Should CFPB Be a Nudge?

Cass Sunstein, until recently the Administrator of the White House Office of Information and Regulatory Affairs, has posted an early draft of  Nudges.gov:  Behavioral Economics and Regulation.  While it touches on real estate finance only indirectly, it provides a nice follow up to yesterday’s post on financial education.  Sunstein writes that it “It is clear that behavioral findings are having a large impact on regulation, law, and public policy all over the world . . ..” (2)  For the purposes of residential mortgage regulation it is worth restating some of the central findings of behavioral research:

  • Default rules often have a large effect on social outcomes. (3)
  • Procrastination can have significant adverse effects. (3)
  • When people are informed of the benefits or risks of engaging in certain actions, they are far more likely to act in accordance  with that information if they are simultaneously provided with clear, explicit information about how to do so. (4)
  • People are influenced by how information is presented or “framed.” (4)
  • Information that is vivid and salient usually has a larger impact on behavior than information that is statistical and abstract. (4)
  • People display loss aversion; they may well dislike losses more than they like corresponding gains. (5)
  • In multiple domains, individual behavior is greatly influenced by the perceived behavior of other people. (5)
  • In many domains, people show unrealistic optimism. (6)
  • People often use heuristics, or mental shortcuts, when assessing risks. (7)
  • People sometimes do not make judgments on the basis of expected value, and they may neglect or disregard the issue of  probability, especially when strong emotions are triggered. (7)

Sunstein tentatively concludes — although I would certainly state it more strongly — “it would be possible to think that at least some behavioral market failures justify more coercive forms of paternalism.” (10)

The Financial (Mis)Education of Lauren Willis

Lauren Willis has posted Financial Education:  Lessons Not Learned and Lessons Learned.  This is a sobering, even depressing, overview of what we know about the efficacy of financial education.  This is an extremely important topic because the CFPB has identified financial education as a core part of its mission in its Strategic Plan (see Outcome 2.2).

Willis asks, “Does financial education work as hoped?” (125) She answers her own question:  “Empirical evidence does not support the theory.
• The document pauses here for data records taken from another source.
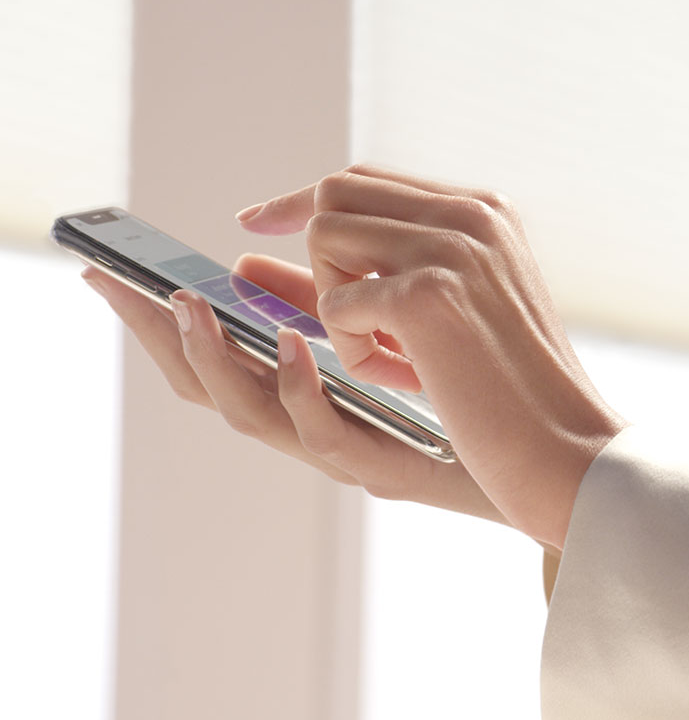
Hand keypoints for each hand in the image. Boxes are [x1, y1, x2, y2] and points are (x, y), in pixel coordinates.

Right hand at [80, 253, 509, 526]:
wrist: (546, 457)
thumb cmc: (469, 384)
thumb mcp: (386, 325)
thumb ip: (320, 293)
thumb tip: (255, 252)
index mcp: (308, 392)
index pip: (217, 357)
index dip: (163, 318)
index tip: (122, 270)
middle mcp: (312, 424)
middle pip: (209, 387)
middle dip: (152, 336)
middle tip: (111, 283)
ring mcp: (345, 450)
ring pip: (251, 414)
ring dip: (212, 357)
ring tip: (187, 306)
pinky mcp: (388, 467)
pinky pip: (325, 432)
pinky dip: (298, 386)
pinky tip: (296, 339)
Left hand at [237, 165, 626, 549]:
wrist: (566, 446)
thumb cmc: (511, 386)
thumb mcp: (461, 306)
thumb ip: (399, 264)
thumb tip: (303, 240)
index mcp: (482, 210)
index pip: (367, 179)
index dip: (303, 198)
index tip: (257, 219)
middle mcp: (469, 213)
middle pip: (336, 192)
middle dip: (311, 250)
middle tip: (317, 303)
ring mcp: (450, 247)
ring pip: (326, 237)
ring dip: (337, 305)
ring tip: (385, 353)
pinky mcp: (427, 295)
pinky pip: (337, 305)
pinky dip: (353, 349)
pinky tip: (405, 378)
Some (but not all) studies show a positive correlation between financial education and financial knowledge or between financial knowledge and financial outcomes. But no strong empirical evidence validates the theory that financial education leads to household well-being through the pathway of increasing literacy leading to improved behavior.” (125)

Some of her her other important conclusions (based on a thorough review of the literature) include

  • “the only statistically significant effect of mandatory personal financial training on soldiers was that they adopted worse household budgeting behaviors after the training than before it.” (126)
  • “Youth who took a personal finance course in high school do not report better financial behavior several years later than youth who did not take the course.  Adults who attended public schools where they were required to take personal financial courses were found to have no better financial outcomes than adults who were not required to take such courses.” (126, citations omitted)
  • One “reason financial education is unlikely to produce household financial well-being is that consumers’ knowledge, comprehension, skills, and willpower are far too low in comparison with what our society demands.” (128)

Willis’ conclusions should caution against assuming that financial education is a proven method to reduce the impact of predatory practices in the consumer finance sector.  The CFPB has shown a willingness to test the efficacy of its approaches.  Hopefully it will do so with its financial education initiiatives too.